# YOUR TASK
Using the data beneath this instruction, retype only the lines from the one that contains "[84,419,148,435] is English" down to the one that contains "[817,461,948,477] Except for", both included, exactly as they appear.

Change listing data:
- - -

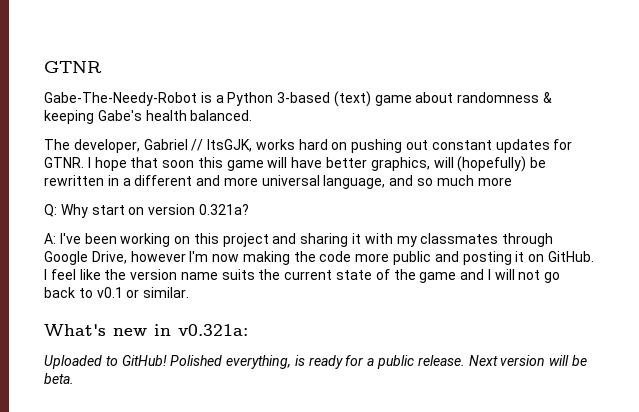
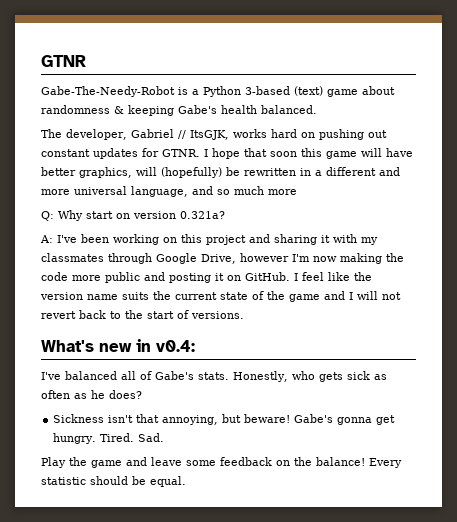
[544,272,561,283] go -> [41,311,76,319] revert
[96,287,190,298] v0.1 or similar. -> [125,310,244,319] the start of versions.
[178,324,248,336] [44,355,587,369] [44,373,74,384] v0.321a: // Uploaded to GitHub! Polished everything, is ready for a public release. Next version will be beta. -> [156,340,195,352] [41,371,387,382] [41,390,142,399] [53,414,396,425] [53,433,165,444] [41,457,402,468] [41,476,186,487] v0.4: // I've balanced all of Gabe's stats. Honestly, who gets sick as often as he does? // Sickness isn't that annoying, but beware! Gabe's gonna get hungry. Tired. Sad. // Play the game and leave some feedback on the balance! Every statistic should be equal.

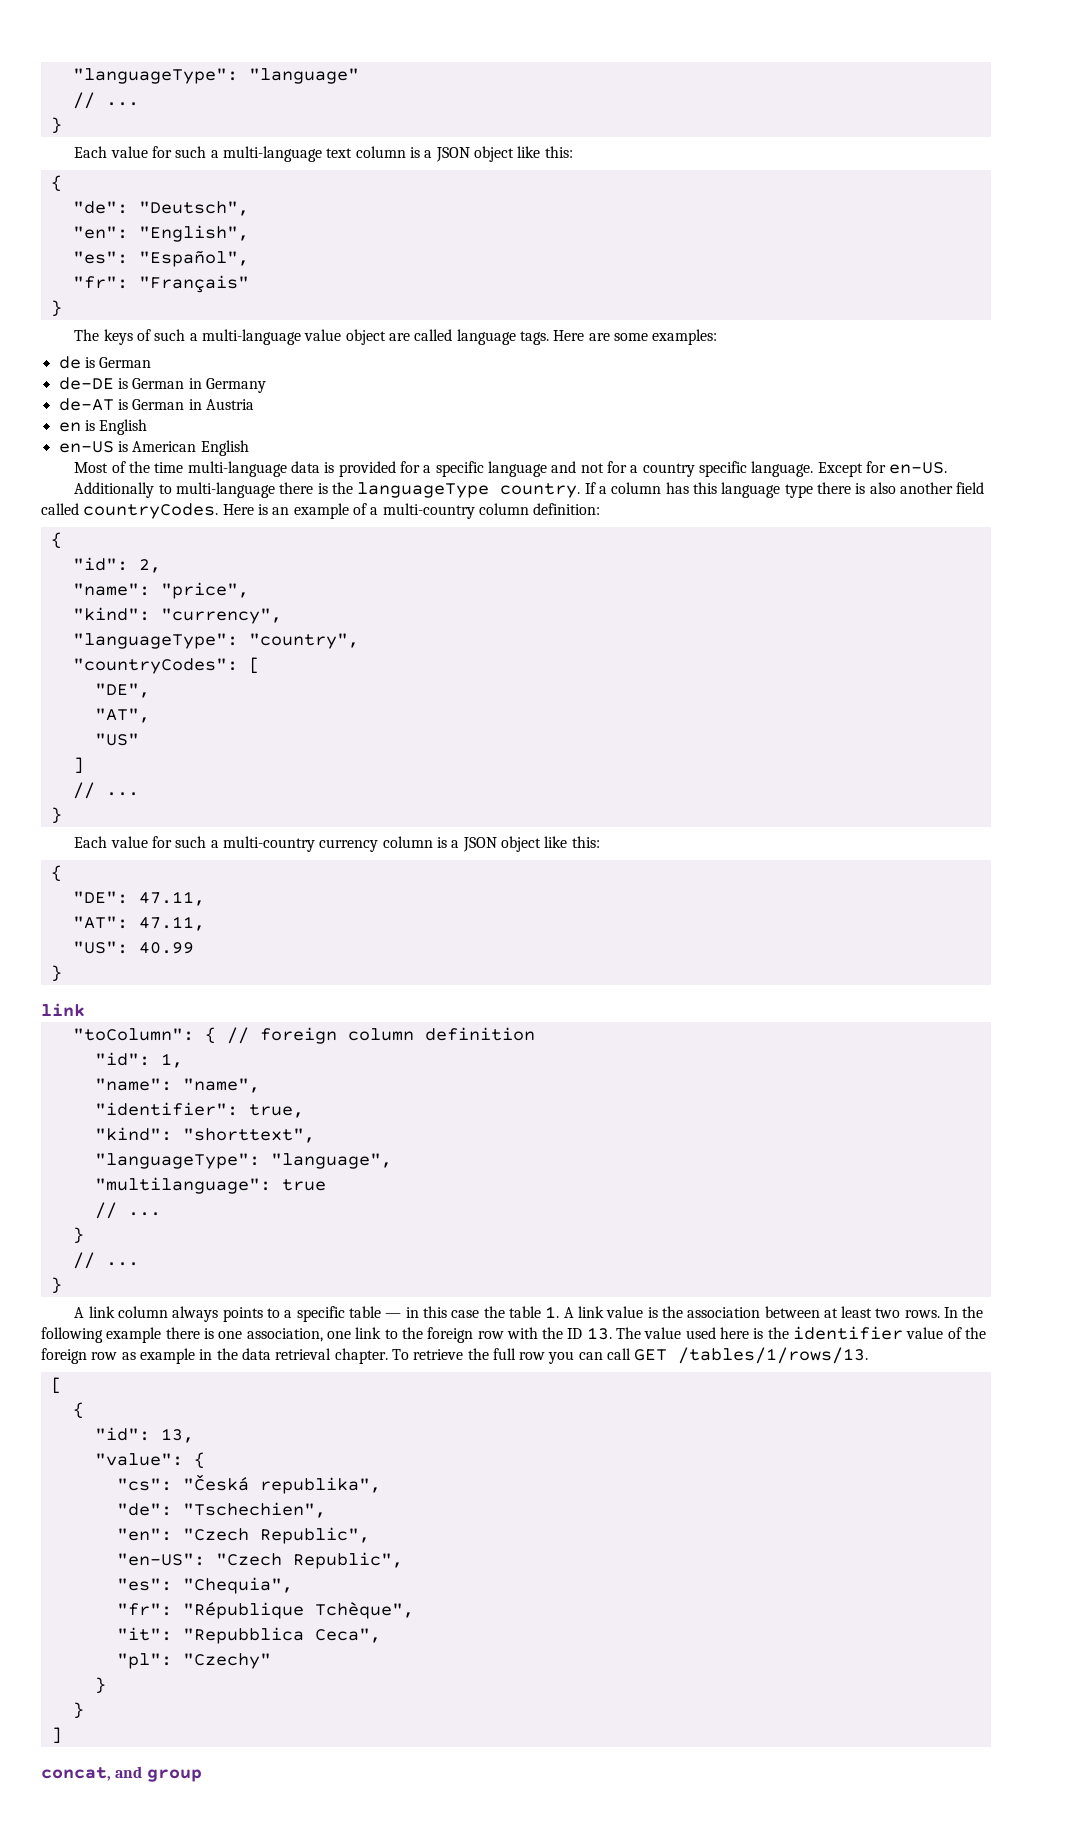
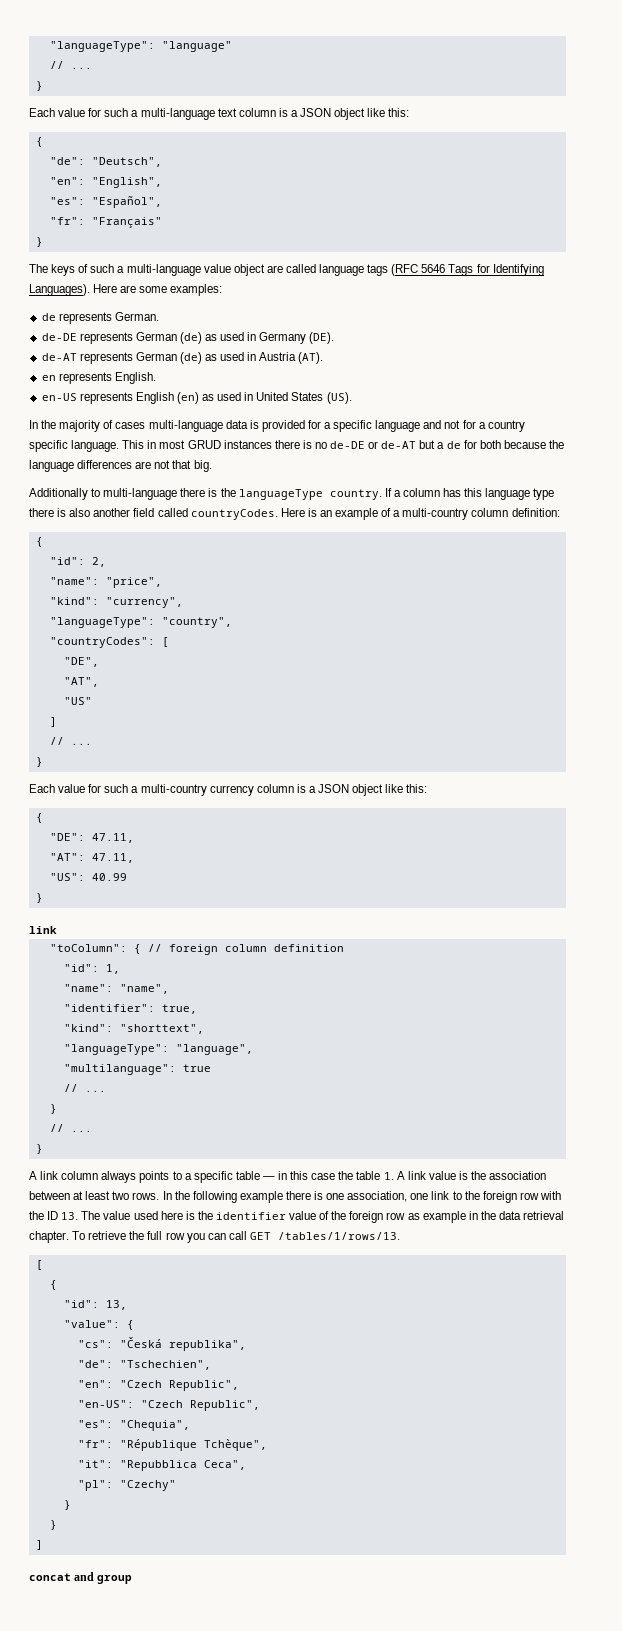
[519,331,549,345] tags. -> [367,264,544,276] [29,284,90,296] tags (RFC 5646 Tags for Identifying Languages).
[84,357,152,368] [58,377,185,390] is German // de-DE is German -> [58,312,159,324] [41,332,245,344] represents German. // de-DE represents German (de) as used
[58,398,185,411] // de-AT is German -> [309,332,335,344] [41,352,245,364] (DE). // de-AT represents German (de) as used
(254, 404) none -> [298,352,324,364] (AT).
[84,419,148,435] is English -> [58,372,156,384] represents English.
[117,440,249,456] [74,461,184,473] is American English // Most of the time -> [79,392,352,404] [29,420,146,432] represents English (en) as used in United States (US). // In the majority of cases
[817,461,948,477] Except for en-US. -> [122,440,564,449] [29,460,212,472] This in most GRUD instances there is no de-DE or de-AT but a de for both because the language differences are not that big.
[41,1767,111,1781] concat, -> [29,1573,71,1581] concat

- - -

# ANSWER BELOW
[84,419,148,435] is English -> [58,372,156,384] represents English.
[117,440,249,456] [74,461,184,473] is American English // Most of the time -> [79,392,352,404] [29,420,146,432] represents English (en) as used in United States (US). // In the majority of cases
[817,461,948,477] Except for en-US. -> [122,440,564,449] [29,460,212,472] This in most GRUD instances there is no de-DE or de-AT but a de for both because the language differences are not that big.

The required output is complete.